Gripped by revulsion, Eragon thrust the meat away, as appalled by the fact that he had killed the rabbits as if he had murdered two people. His stomach churned and threatened to make him purge himself.

Saphira paused in her feast to eye him with concern.

Taking a long breath, Eragon pressed his fists against his knees in an attempt to master himself and understand why he was so strongly affected. His entire life he had eaten meat, fish, and fowl. He enjoyed it. And yet it now made him physically ill to consider dining upon the rabbits. He looked at Saphira. I can’t do it, he said.

It is the way of the world that everything eats everything else. Why do you resist the order of things?

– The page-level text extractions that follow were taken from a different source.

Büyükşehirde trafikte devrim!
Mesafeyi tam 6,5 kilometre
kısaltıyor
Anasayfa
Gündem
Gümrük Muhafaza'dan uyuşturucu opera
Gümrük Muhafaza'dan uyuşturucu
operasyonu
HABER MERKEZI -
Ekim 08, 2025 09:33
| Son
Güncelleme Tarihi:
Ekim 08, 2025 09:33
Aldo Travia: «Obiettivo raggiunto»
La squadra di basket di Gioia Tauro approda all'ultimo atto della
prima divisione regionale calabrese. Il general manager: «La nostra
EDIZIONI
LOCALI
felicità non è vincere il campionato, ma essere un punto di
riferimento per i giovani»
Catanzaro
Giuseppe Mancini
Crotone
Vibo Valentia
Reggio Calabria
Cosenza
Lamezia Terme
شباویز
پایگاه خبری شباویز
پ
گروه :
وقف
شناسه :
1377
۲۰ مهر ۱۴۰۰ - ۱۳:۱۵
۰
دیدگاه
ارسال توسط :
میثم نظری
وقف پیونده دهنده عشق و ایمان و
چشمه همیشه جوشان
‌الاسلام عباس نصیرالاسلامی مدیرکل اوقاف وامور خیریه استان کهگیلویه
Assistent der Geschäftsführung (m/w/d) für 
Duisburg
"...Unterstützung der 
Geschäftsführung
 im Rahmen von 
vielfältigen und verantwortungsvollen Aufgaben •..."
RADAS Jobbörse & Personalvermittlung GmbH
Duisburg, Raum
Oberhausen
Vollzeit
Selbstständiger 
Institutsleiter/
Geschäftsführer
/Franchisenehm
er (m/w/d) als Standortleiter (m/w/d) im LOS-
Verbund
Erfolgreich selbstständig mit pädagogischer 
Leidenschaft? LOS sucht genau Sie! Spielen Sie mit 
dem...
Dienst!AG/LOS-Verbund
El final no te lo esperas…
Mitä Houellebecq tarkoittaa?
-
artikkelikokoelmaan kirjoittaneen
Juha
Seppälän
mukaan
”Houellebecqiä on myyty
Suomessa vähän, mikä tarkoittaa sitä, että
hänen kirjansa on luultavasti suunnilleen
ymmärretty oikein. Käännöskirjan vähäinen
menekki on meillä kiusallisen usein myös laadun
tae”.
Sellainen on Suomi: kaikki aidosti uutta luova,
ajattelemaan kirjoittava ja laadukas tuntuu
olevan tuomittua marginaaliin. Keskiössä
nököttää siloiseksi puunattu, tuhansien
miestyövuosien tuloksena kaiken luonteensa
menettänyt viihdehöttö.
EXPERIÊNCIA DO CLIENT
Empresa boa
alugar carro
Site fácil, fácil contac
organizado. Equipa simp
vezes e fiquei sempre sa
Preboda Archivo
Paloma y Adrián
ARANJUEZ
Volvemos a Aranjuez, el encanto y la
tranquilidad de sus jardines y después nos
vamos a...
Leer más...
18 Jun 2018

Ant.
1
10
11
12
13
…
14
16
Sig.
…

He pondered her question. He did not condemn those who did partake of flesh—he knew that it was the only means of survival for many a poor farmer. But he could no longer do so himself unless faced with starvation. Having been inside of a rabbit and having felt what a rabbit feels … eating one would be akin to eating himself. Because we can better ourselves, he answered Saphira. Should we give in to our impulses to hurt or kill any who anger us, to take whatever we want from those who are weaker, and, in general, to disregard the feelings of others? We are made imperfect and must guard against our flaws lest they destroy us. He gestured at the rabbits. As Oromis said, why should we cause unnecessary suffering?

Would you deny all of your desires, then?

I would deny those that are destructive.

You are adamant on this?

Aye.

In that case, said Saphira, advancing upon him, these will make a fine dessert. In a blink, she gulped down the rabbits and then licked clean the stone with the organs, abrading the slate with the barbs on her tongue. I, at least, cannot live on plants alone—that is food for prey, not a dragon. I refuse to be ashamed about how I must sustain myself. Everything has its place in the world. Even a rabbit knows that.

I’m not trying to make you feel guilty, he said, patting her on the leg. This is a personal decision. I won’t force my choice upon anyone.

Very wise, she said with a touch of sarcasm.